**Kaynak Metin:**
Anadolu Türk’ü Titreyemez

101

İkinci Dünya Savaşının galip devletlerinin iktisadi paylaşım esasına ve siyasi temele dayalı olarak oluşturdukları dünya düzeninin, SSCB’nin dağılmasını müteakiben küreselleşme adı verilen yeni bir dünya düzenine everildiğini biliyoruz.

Yenidünya düzeni ile eskisi arasında değişen bir şey yok, sömürenler ve sömürülenler aynı fakat yöntem değişik. Bu sefer sömürülecek ülke iç çatışmalarla enerjisini boşa harcayıp sömürüye dirençsiz hale getiriliyor.

Türkiye, yenidünya düzeninin filizlendiği yıllarda başlayan ve yapılan hatalarla ciddi dış destekleri de arkasına alan etnik temelli bölücülüğü, yenidünya düzeninin tuzağına düşmeden engelleyebileceğini düşünüyor ve bu amaçla kültür, tarih ve coğrafyanın Cumhuriyetteki belirleyiciliğini ve Cumhuriyetin toplumsal mutabakatını dışlıyor ve özellikle küresel sömürgecilerin olmazsa olmaz dedikleri; yasal, ahlaki ve siyasi temelde “anayasal vatanseverliğe” ve çok kültürlülüğe dayalı farklı bir aidiyet duygusu ve devlet düzeni oluşturulmaya çalışılıyor.

**Çalışma Yönergesi 1:** Listedeki satırları "## Supported Hardware" geçen satırdan başlayarak aynen aktarın ve "--backend make --port" geçen satırdan sonra durun.

**Çıkarılan Veriler:**

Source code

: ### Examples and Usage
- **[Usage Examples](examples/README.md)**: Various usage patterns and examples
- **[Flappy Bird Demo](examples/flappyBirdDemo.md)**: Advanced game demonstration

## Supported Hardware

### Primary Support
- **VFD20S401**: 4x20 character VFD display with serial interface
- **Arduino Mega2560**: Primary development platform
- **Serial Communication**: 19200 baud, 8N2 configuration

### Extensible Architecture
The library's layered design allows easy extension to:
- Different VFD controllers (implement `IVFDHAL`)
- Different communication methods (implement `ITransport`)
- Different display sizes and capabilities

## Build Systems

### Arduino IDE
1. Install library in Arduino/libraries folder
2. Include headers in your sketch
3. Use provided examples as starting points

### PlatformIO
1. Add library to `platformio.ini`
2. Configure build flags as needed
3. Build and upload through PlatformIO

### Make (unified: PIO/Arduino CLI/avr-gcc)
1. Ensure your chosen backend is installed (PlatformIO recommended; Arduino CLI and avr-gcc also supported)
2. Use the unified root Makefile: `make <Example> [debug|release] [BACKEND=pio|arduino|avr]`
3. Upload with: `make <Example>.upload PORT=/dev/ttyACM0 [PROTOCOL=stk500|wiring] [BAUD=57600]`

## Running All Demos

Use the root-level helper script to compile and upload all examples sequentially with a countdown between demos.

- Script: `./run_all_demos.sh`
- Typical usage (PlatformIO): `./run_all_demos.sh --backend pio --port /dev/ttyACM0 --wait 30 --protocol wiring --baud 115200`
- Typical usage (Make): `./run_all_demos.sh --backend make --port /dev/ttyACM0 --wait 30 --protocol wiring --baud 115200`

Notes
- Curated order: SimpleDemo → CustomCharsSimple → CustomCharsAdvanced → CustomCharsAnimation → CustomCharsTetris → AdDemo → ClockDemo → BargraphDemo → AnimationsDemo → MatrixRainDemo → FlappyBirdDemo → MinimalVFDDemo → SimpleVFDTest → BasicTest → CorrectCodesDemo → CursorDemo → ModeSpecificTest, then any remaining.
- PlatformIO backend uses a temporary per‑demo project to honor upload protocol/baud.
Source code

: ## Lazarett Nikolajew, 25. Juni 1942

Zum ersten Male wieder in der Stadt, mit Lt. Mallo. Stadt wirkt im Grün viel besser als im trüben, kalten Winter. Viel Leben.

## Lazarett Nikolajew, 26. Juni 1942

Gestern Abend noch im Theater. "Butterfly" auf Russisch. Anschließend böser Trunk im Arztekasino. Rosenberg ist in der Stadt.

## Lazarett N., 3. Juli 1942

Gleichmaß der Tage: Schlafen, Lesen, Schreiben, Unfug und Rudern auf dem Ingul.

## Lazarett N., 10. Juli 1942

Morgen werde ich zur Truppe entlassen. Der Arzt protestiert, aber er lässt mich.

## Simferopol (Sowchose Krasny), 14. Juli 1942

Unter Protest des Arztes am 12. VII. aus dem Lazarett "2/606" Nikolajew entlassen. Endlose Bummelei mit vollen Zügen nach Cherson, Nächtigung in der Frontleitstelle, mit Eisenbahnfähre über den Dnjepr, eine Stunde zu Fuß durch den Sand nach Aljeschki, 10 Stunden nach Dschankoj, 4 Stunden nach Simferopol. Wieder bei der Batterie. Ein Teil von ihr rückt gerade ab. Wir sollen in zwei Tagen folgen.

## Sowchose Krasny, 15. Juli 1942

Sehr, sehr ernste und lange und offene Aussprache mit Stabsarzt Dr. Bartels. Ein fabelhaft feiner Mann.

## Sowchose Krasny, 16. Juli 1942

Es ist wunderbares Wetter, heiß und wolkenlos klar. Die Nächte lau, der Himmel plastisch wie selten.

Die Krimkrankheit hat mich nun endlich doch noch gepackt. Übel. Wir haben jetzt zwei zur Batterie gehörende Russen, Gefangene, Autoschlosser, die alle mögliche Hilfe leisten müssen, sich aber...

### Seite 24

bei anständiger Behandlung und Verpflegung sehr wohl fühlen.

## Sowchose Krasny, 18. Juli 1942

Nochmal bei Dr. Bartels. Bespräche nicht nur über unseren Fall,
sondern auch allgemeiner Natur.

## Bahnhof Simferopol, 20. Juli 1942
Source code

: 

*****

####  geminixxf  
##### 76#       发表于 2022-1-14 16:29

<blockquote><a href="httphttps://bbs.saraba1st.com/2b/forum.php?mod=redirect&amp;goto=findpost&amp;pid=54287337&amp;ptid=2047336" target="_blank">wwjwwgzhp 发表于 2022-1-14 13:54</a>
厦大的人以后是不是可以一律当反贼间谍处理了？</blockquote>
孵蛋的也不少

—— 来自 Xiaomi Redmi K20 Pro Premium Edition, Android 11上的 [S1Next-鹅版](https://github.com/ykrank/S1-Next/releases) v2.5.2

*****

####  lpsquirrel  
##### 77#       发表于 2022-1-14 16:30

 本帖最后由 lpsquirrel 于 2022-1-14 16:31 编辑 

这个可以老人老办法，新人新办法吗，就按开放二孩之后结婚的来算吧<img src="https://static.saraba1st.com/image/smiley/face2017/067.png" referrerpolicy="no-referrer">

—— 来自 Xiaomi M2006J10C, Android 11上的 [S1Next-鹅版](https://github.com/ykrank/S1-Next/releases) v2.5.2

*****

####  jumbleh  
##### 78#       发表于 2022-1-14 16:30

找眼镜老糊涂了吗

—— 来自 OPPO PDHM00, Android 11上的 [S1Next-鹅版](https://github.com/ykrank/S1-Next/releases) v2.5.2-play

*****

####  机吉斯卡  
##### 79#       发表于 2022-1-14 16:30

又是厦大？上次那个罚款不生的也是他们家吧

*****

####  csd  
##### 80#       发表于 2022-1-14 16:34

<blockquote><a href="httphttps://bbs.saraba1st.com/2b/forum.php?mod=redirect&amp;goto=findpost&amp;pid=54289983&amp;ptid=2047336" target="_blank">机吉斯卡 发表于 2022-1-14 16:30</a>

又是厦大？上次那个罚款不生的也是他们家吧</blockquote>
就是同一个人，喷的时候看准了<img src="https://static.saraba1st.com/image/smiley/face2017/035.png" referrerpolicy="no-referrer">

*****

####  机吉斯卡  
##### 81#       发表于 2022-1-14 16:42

**Çalışma Yönergesi 2:** Kaynak metindeki "Yenidünya düzeni ile eskisi arasında değişen bir şey yok, sömürenler ve sömürülenler aynı fakat yöntem değişik." cümlesini İngilizceye çevirin.

**Alıştırma Cevabı 1:**
## Supported Hardware

### Primary Support
- **VFD20S401**: 4x20 character VFD display with serial interface
- **Arduino Mega2560**: Primary development platform
- **Serial Communication**: 19200 baud, 8N2 configuration

### Extensible Architecture
The library's layered design allows easy extension to:
- Different VFD controllers (implement `IVFDHAL`)
- Different communication methods (implement `ITransport`)
- Different display sizes and capabilities

## Build Systems

### Arduino IDE
1. Install library in Arduino/libraries folder
2. Include headers in your sketch
3. Use provided examples as starting points

### PlatformIO
1. Add library to `platformio.ini`
2. Configure build flags as needed
3. Build and upload through PlatformIO

### Make (unified: PIO/Arduino CLI/avr-gcc)
1. Ensure your chosen backend is installed (PlatformIO recommended; Arduino CLI and avr-gcc also supported)
2. Use the unified root Makefile: `make <Example> [debug|release] [BACKEND=pio|arduino|avr]`
3. Upload with: `make <Example>.upload PORT=/dev/ttyACM0 [PROTOCOL=stk500|wiring] [BAUD=57600]`

## Running All Demos

Use the root-level helper script to compile and upload all examples sequentially with a countdown between demos.

- Script: `./run_all_demos.sh`
- Typical usage (PlatformIO): `./run_all_demos.sh --backend pio --port /dev/ttyACM0 --wait 30 --protocol wiring --baud 115200`
- Typical usage (Make): `./run_all_demos.sh --backend make --port /dev/ttyACM0 --wait 30 --protocol wiring --baud 115200`

**Alıştırma Cevabı 2:** Nothing has changed between the new world order and the old one; the exploiters and the exploited are the same, but the method is different.